Par Florence Aubenas Publié le 27 avril 2020
REPORTAGE Le département du Haut-Rhin, dans le sud de l’Alsace, a été l’un des principaux foyers nationaux de l’épidémie. Alors que le pire semble être derrière elle, la population tente timidement d’entrevoir « l’après ».
Sous une treille de glycine, un enfant a accroché son dessin à la fenêtre d’une ferme : des lapins qui jonglent avec des œufs de Pâques devant une pancarte « Bienvenue en Alsace, à Coronaland ». Traverser le Haut-Rhin aujourd’hui, un des départements les plus touchés par le virus, c’est voyager de ville en village au pays des drapeaux en berne et des hélicoptères sanitaires. « Ailleurs en France, ils se rendent compte que le monde a changé ? Qu’on ne vivra peut-être plus comme avant ? », demande un gendarme. Ce matin, il a eu un choc en voyant à la télé des joggeurs qui bronzaient, quelque part dans Paris.
A la mairie d’Altkirch
Ils sont à deux mètres les uns des autres, mais se dévorent des yeux par-dessus leurs masques chirurgicaux. Certains ont grossi, d’autres maigri. L’une a pris un coup de soleil au jardin, celui-là est tout pâle de ne pas avoir quitté la chambre. A la mairie d’Altkirch, les cinq membres de la cellule de crise se rencontrent pour la première fois après des semaines de réunions par ordinateur. Ils se retiennent pour ne pas sangloter. Etre à nouveau ensemble, tout simplement.

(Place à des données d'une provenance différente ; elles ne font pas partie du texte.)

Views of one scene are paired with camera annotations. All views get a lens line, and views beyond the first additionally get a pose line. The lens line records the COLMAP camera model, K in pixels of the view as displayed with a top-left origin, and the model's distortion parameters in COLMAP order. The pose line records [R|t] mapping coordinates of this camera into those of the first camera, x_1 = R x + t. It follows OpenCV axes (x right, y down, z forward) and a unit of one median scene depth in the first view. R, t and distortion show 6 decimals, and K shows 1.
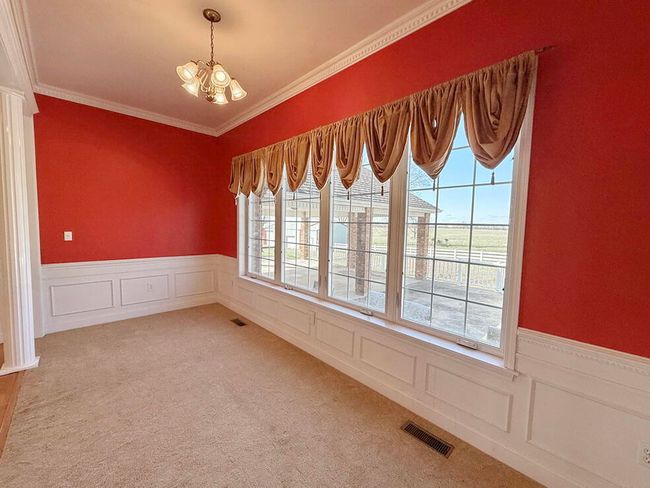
lens RADIAL K [[265.1, 0, 323.4], [0, 265.1, 243.2], [0, 0, 1]] dist [-0.002886, -0.000408]
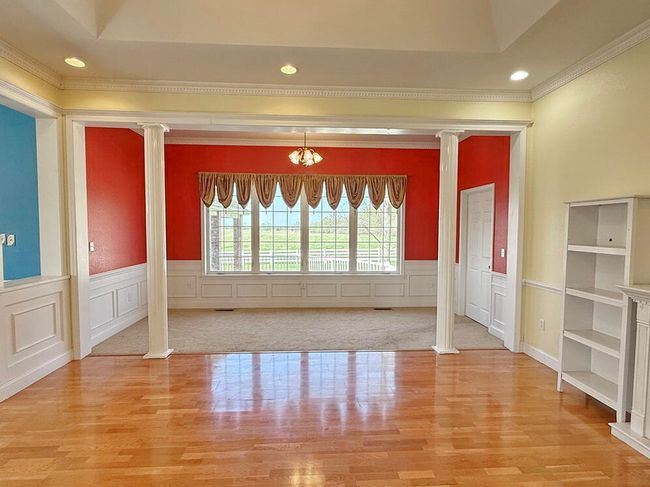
lens RADIAL K [[346.4, 0, 325.9], [0, 346.4, 245.6], [0, 0, 1]] dist [-0.004964, 0.000215]
pose [[0.650493, -0.061407, 0.757026, -1.614064], [0.065855, 0.997533, 0.024329, -0.010047], [-0.756652, 0.034028, 0.652932, -0.527416]]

Marques de distanciation sur le trottoir devant La Poste d’Altkirch (Haut Rhin) le 25 avril. Pascal Bastien/Divergence Images pour Le Monde
La journée paraît bénie, il faut dire. En cette mi-avril, trois décès seulement ont été enregistrés en vingt-quatre heures à l’état civil, contre sept ou huit depuis le début de la crise. Au « temps d’avant », il y en avait un seul par semaine ; on n’arrive plus à réaliser.